Apple & Quill’s programming has also strengthened partnerships with cocurricular partners, such as Hamilton College’s art museum. Art museum personnel and librarians recently collaborated to host an Apple & Quill writing workshop at the museum and poetry reading in the art museum space, extending the reach of the library across campus. A regional teaching artist was brought to campus to lead the workshop in the museum’s space. The museum’s student docents provided workshop participants with a tour of the exhibit and assisted the teaching artist. Not only did the event introduce students to the art museum, but it also provided students a new way of thinking about the connections between visual art and poetry. Literature and Creative Writing faculty demonstrated their support by sending their students to the workshop, and by attending the final reading event, which highlighted the poetry created in the workshop.

Future programming ideas

Apple & Quill’s focus has until this point been geared mainly towards the literary arts. The program’s organizers would like to develop beyond creative writing to feature the fine arts, such as photography, sculpture, and painting. Not only would the addition of the fine arts to Apple & Quill’s programming support the college’s learning outcomes of aesthetic discernment, expression, and creativity, but it would also increase collaborations between the library and the Art Department. Future programming plans include the incorporation of a visual arts display component into the library space. The additional display space will allow librarians to showcase diverse creative work, such as paintings and photography by Hamilton’s students and faculty, and expand upon hands-on workshop and lecture offerings. We also see room for our peer research tutors to assist in programming efforts, both in the library and across campus.

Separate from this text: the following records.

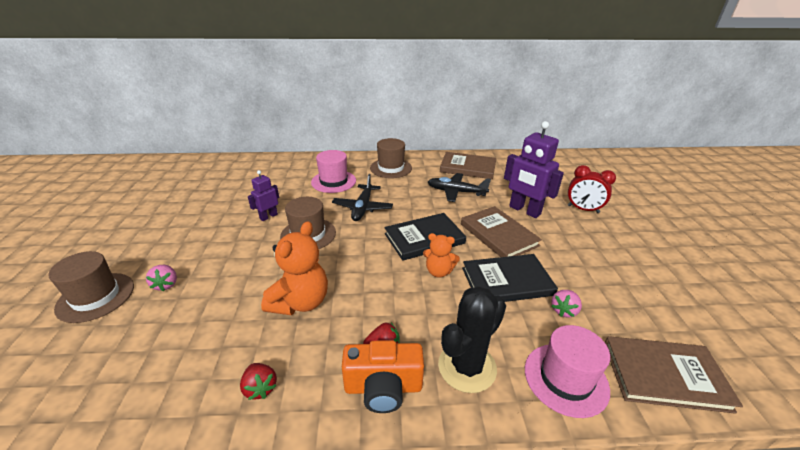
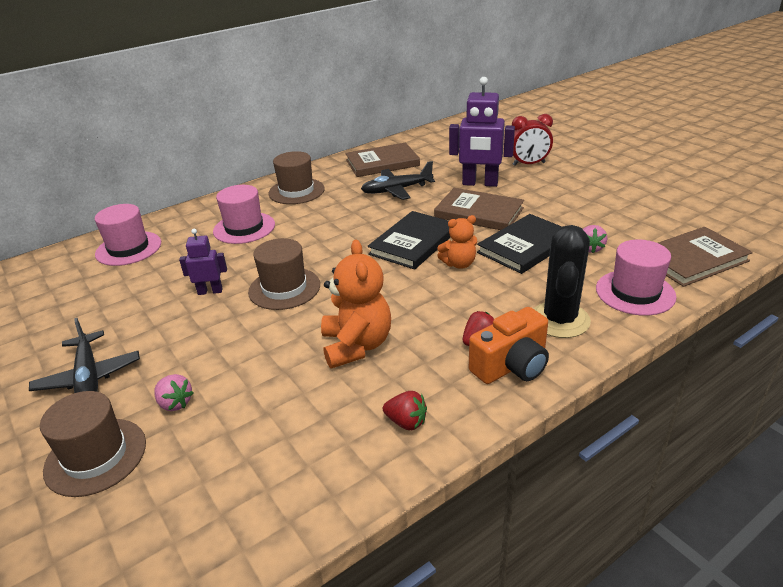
camera: 30 degrees left, 0 degrees up
(263, 169) = (128, 248): none -> pink hat
(268, 216) = (210, 291): purple robot -> purple robot turned 75 degrees clockwise
(362, 208) = (314, 241): black plane -> black plane (89, 377)

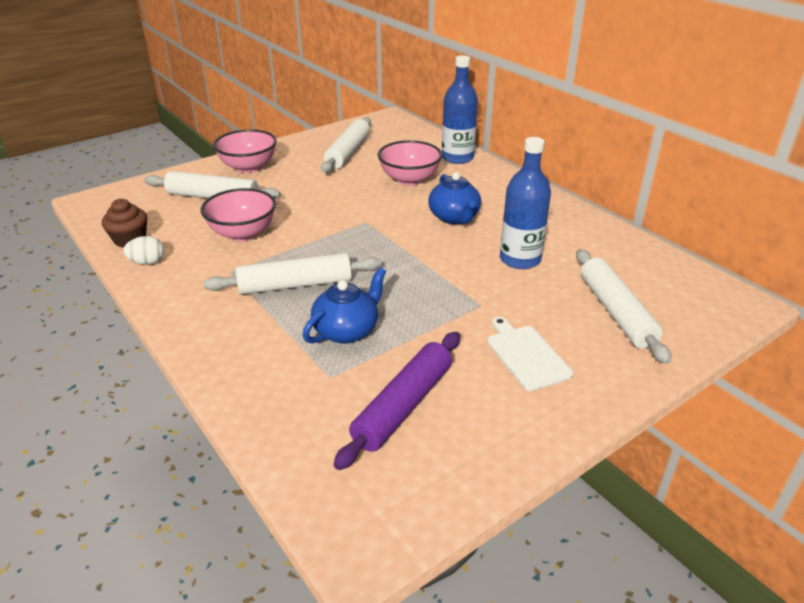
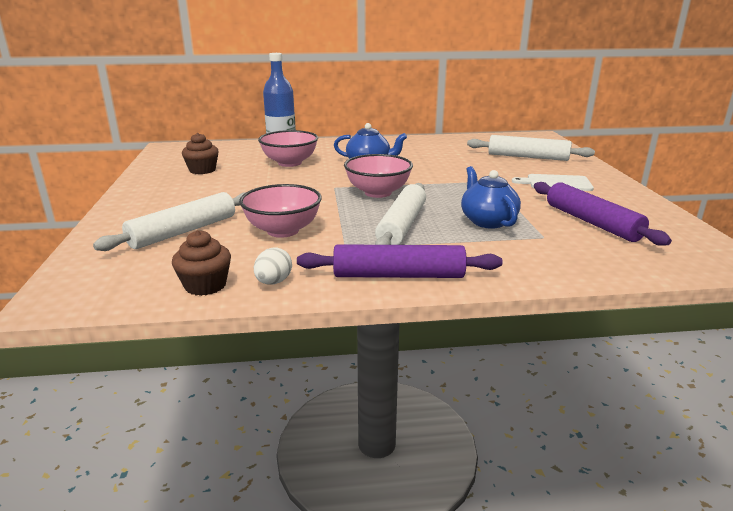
camera: 60 degrees left, 10 degrees down
(187, 312) = (398, 275): none -> purple rolling pin
(248, 167) = (149, 207): pink bowl -> pink bowl (378, 192)
(348, 152) = (202, 170): white rolling pin -> brown cupcake
(520, 259) = (447, 161): blue bottle -> none

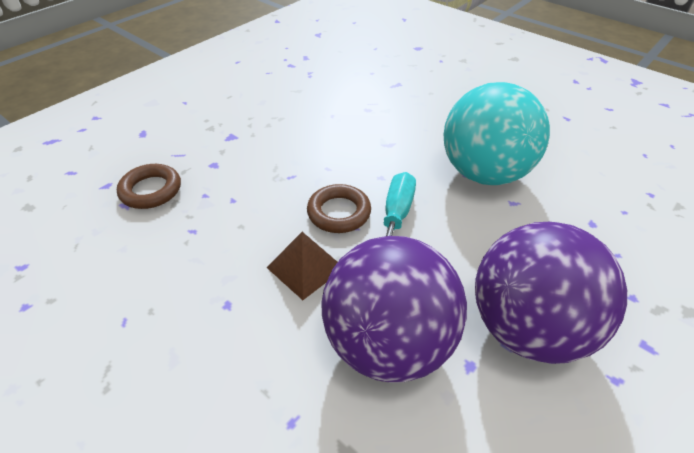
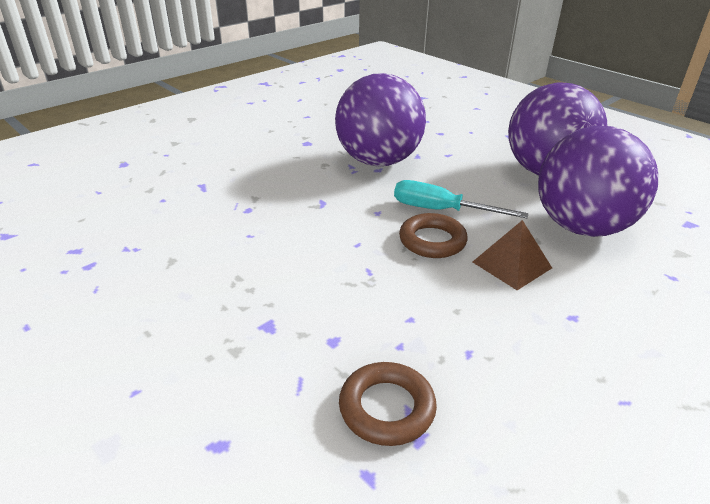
camera: 85 degrees left, 10 degrees down
(484, 173) = (378, 161): turquoise ball -> purple ball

Aligning the priorities of the library with that of the broader institution has not only resulted in fresh programming ideas, but has also created opportunities for librarians to expand their outreach across campus, ultimately improving their understanding of the needs of faculty and students. As librarians focus their efforts past the traditional reference desk, initiatives such as Hamilton’s Apple & Quill series serve to remind librarians of their role as partners in teaching and learning. These examples also demonstrate unique ways that librarians can support institutional goals, promote the library’s collection, and create sustainable partnerships with the campus community.


Visit the DHi website at www.dhinitiative.org/projects/applequill.